Prothrombin complex concentrate for direct factor Xa inhibitor-associated bleeding or before urgent surgery
Joseph R. Shaw a), Abdulrahman Abdulaziz Almujalli a), Yan Xu a), Jerrold H. Levy b), Sam Schulman c) d), Deborah Siegal a), Dar Dowlatshahi a), Melanie Tokessy e), Hakan Buyukdere e), Marc Carrier a), Lana A. Castellucci a)
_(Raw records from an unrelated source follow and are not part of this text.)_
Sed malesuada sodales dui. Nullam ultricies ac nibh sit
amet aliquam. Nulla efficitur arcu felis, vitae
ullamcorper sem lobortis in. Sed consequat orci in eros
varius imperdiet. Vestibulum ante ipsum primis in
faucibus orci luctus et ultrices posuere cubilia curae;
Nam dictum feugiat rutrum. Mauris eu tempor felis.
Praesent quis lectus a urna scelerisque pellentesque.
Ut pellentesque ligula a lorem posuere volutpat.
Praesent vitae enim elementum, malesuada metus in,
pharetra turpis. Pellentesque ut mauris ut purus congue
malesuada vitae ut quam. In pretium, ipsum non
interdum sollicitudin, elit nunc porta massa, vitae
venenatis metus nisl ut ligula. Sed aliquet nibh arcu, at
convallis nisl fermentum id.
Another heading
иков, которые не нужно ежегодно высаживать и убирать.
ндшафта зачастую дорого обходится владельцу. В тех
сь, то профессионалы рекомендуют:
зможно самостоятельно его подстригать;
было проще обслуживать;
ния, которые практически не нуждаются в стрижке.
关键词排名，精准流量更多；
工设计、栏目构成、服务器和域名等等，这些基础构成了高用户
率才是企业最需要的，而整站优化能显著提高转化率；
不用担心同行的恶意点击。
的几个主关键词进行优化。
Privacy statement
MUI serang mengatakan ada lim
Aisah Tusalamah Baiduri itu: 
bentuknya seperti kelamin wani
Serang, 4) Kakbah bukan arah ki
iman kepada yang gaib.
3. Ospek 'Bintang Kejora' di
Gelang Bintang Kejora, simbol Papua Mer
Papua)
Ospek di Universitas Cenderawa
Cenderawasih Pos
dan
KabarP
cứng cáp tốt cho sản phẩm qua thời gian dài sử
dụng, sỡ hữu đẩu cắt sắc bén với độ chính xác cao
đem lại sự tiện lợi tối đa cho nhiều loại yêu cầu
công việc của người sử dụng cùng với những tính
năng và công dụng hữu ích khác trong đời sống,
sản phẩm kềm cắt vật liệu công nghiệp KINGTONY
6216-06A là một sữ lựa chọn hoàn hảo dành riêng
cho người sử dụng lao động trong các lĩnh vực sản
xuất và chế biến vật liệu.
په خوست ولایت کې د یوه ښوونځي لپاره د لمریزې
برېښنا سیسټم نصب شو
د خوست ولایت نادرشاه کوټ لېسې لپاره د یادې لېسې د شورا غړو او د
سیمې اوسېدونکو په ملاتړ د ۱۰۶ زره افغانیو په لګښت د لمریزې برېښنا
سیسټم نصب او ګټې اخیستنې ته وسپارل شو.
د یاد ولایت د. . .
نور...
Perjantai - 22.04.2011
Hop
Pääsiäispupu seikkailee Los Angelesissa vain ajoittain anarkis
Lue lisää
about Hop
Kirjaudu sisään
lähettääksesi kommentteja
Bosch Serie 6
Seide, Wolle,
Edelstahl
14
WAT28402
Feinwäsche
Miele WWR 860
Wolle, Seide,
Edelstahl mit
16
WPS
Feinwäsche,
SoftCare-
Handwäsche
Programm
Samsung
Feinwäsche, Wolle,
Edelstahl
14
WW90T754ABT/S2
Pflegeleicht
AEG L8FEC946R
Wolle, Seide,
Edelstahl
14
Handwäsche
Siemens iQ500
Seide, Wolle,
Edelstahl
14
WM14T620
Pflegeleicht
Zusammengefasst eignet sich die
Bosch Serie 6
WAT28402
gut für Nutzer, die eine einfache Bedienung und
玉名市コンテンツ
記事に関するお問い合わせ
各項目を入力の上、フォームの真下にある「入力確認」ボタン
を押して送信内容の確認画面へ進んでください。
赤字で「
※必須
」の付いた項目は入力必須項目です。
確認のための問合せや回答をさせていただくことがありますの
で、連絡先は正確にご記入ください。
a) Department of Medicine, University of Ottawa, Ottawa Hospital Research Institute, Ottawa, ON, Canada
b) Department of Anesthesiology, Critical Care, and Surgery, Duke University School of Medicine, Durham, NC, USA
c) Department of Medicine, McMaster University, Hamilton, ON, Canada
d) Department of Obstetrics and Gynecology and Perinatal Medicine, I.M. Sechenov First Moscow State Medical University, Moscow, Russia
e) Department of Pathology and Laboratory Medicine, Division of Hematology and Transfusion Medicine, The Ottawa Hospital, Ottawa, ON, Canada
Abstract
Introduction
Factor Xa inhibitor (FXaI)-associated bleeding events are common and associated with substantial morbidity. Systematic evaluation of widely available, effective, and affordable FXaI bleed management strategies is needed.
Materials and methods
We conducted a single-center retrospective cohort study of FXaI-treated patients presenting to a tertiary academic medical center from January 2018 to May 2019 who received 25–50 IU/kg 4F-PCC for either FXaI-associated major bleeding or urgent surgery. The primary outcome was hemostatic efficacy, and the safety outcome was the 30-day risk of thromboembolism.
Results
PCC was used to treat FXaI-associated bleeding in 83 cases (79.1 %) and was given before urgent surgery in 22 cases (20.9 %). Sixty-six patients were on apixaban, 38 were on rivaroxaban and one patient was on edoxaban. Intracranial hemorrhage (ICH) and gastrointestinal bleeding accounted for most bleeds (74.7 %). Median interval between last DOAC intake and presentation to triage was 9 h [IQR 5.3–14.8] and median PCC dosing was 40.0 IU/kg [IQR 28.5–46.6]. Forty-two patients (40.0 %) had pre-PCC FXaI levels drawn with median FXaI levels of 114.5 ng/mL [IQR 70.0–175.0]. Effective hemostasis occurred in 66.7 % [95%CI 55.4–76.3] of patients receiving PCC for bleeding and surgical hemostasis was rated as normal in 95.5 % (95%CI 76.5–100.0) for patients having urgent surgery. The 30-day risk of thromboembolism was 7.6 % [95%CI 3.7–14.5] and 22.9 % [95%CI 15.8–31.8] of patients died.
Conclusions
PCC for FXaI-associated bleeding was associated with hemostatic efficacy in two-thirds of patients and thromboembolic events were uncommon. PCC represents a promising treatment strategy for FXaI-associated bleeding.